■ ACTION ITEM ■
Set down every entry word for word. Omit the pictures.

■ INFORMATION SHOWN ■
BEGIN
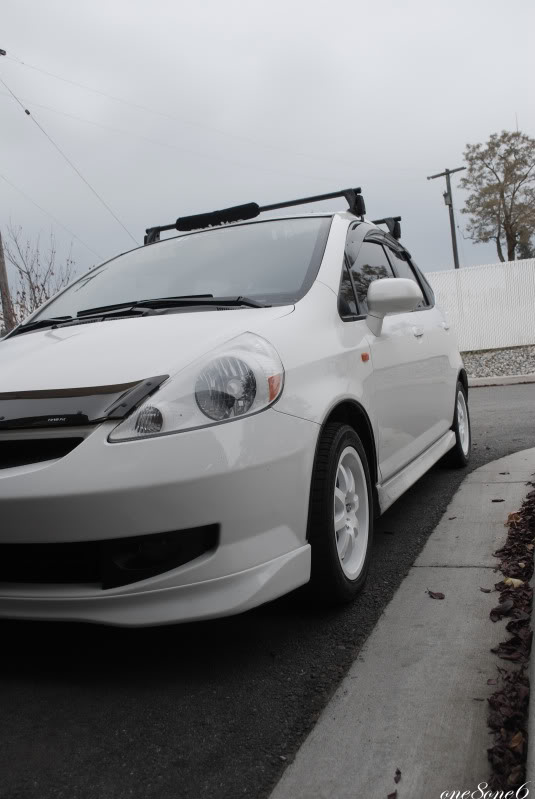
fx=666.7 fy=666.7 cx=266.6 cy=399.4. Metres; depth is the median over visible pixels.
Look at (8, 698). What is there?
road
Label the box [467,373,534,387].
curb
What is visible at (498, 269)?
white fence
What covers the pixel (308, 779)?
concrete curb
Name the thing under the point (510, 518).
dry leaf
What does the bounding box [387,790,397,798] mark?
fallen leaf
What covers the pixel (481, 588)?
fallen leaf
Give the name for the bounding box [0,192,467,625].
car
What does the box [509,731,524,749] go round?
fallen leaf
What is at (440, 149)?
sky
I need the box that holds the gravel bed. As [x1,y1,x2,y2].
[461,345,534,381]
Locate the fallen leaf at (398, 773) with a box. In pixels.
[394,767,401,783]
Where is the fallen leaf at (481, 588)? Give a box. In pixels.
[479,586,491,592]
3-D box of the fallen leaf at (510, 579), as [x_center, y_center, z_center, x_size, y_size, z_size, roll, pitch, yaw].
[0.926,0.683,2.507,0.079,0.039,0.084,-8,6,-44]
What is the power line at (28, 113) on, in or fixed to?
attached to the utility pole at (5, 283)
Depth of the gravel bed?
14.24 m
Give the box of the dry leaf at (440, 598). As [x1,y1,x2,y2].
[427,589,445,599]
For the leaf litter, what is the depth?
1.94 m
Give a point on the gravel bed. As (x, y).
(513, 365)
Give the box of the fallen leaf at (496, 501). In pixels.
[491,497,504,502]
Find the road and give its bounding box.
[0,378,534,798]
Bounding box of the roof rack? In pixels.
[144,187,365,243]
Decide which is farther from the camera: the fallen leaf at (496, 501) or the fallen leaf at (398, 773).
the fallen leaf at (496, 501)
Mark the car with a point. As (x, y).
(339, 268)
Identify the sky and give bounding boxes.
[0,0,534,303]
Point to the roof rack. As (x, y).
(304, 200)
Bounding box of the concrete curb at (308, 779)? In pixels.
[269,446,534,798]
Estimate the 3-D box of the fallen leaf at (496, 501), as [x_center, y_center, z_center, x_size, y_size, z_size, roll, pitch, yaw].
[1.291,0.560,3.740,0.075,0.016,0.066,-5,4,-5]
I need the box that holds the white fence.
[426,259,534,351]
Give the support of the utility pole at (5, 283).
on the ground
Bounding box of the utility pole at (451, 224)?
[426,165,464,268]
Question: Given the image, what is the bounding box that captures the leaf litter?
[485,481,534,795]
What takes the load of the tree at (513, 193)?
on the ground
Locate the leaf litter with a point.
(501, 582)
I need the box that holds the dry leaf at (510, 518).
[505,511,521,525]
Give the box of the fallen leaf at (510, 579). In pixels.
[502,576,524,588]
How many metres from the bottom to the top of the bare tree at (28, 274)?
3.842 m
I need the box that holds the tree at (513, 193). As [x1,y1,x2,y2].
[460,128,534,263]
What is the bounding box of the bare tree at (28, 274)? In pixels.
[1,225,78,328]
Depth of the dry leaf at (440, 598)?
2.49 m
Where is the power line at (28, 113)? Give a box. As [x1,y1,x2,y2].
END
■ EXERCISE RESULT ■
fx=666.7 fy=666.7 cx=266.6 cy=399.4. Metres; depth is the median over visible pixels.
Look at (8, 698). What is there?
road
Label the box [467,373,534,387].
curb
What is visible at (498, 269)?
white fence
What covers the pixel (308, 779)?
concrete curb
Name the thing under the point (510, 518).
dry leaf
What does the bounding box [387,790,397,798] mark?
fallen leaf
What covers the pixel (481, 588)?
fallen leaf
Give the name for the bounding box [0,192,467,625].
car
What does the box [509,731,524,749] go round?
fallen leaf
What is at (440, 149)?
sky
I need the box that holds the gravel bed. As [x1,y1,x2,y2].
[461,345,534,381]
Locate the fallen leaf at (398, 773) with a box. In pixels.
[394,767,401,783]
Where is the fallen leaf at (481, 588)? Give a box. In pixels.
[479,586,491,592]
3-D box of the fallen leaf at (510, 579), as [x_center, y_center, z_center, x_size, y_size, z_size, roll, pitch, yaw].
[0.926,0.683,2.507,0.079,0.039,0.084,-8,6,-44]
What is the power line at (28, 113) on, in or fixed to?
attached to the utility pole at (5, 283)
Depth of the gravel bed?
14.24 m
Give the box of the dry leaf at (440, 598). As [x1,y1,x2,y2].
[427,589,445,599]
For the leaf litter, what is the depth?
1.94 m
Give a point on the gravel bed. As (x, y).
(513, 365)
Give the box of the fallen leaf at (496, 501). In pixels.
[491,497,504,502]
Find the road and give its bounding box.
[0,378,534,798]
Bounding box of the roof rack? In pixels.
[144,187,365,243]
Decide which is farther from the camera: the fallen leaf at (496, 501) or the fallen leaf at (398, 773).
the fallen leaf at (496, 501)
Mark the car with a point. As (x, y).
(339, 268)
Identify the sky and give bounding boxes.
[0,0,534,303]
Point to the roof rack. As (x, y).
(304, 200)
Bounding box of the concrete curb at (308, 779)? In pixels.
[269,446,534,798]
Estimate the 3-D box of the fallen leaf at (496, 501), as [x_center, y_center, z_center, x_size, y_size, z_size, roll, pitch, yaw].
[1.291,0.560,3.740,0.075,0.016,0.066,-5,4,-5]
I need the box that holds the white fence.
[426,259,534,351]
Give the support of the utility pole at (5, 283).
on the ground
Bounding box of the utility pole at (451, 224)?
[426,165,464,268]
Question: Given the image, what is the bounding box that captures the leaf litter?
[485,481,534,795]
What takes the load of the tree at (513, 193)?
on the ground
Locate the leaf litter with a point.
(501, 582)
I need the box that holds the dry leaf at (510, 518).
[505,511,521,525]
Give the box of the fallen leaf at (510, 579). In pixels.
[502,576,524,588]
How many metres from the bottom to the top of the bare tree at (28, 274)?
3.842 m
I need the box that holds the tree at (513, 193). As [x1,y1,x2,y2].
[460,128,534,263]
What is the bounding box of the bare tree at (28, 274)? In pixels.
[1,225,78,328]
Depth of the dry leaf at (440, 598)?
2.49 m
Where is the power line at (28, 113)? Give a box. As [x1,y1,x2,y2].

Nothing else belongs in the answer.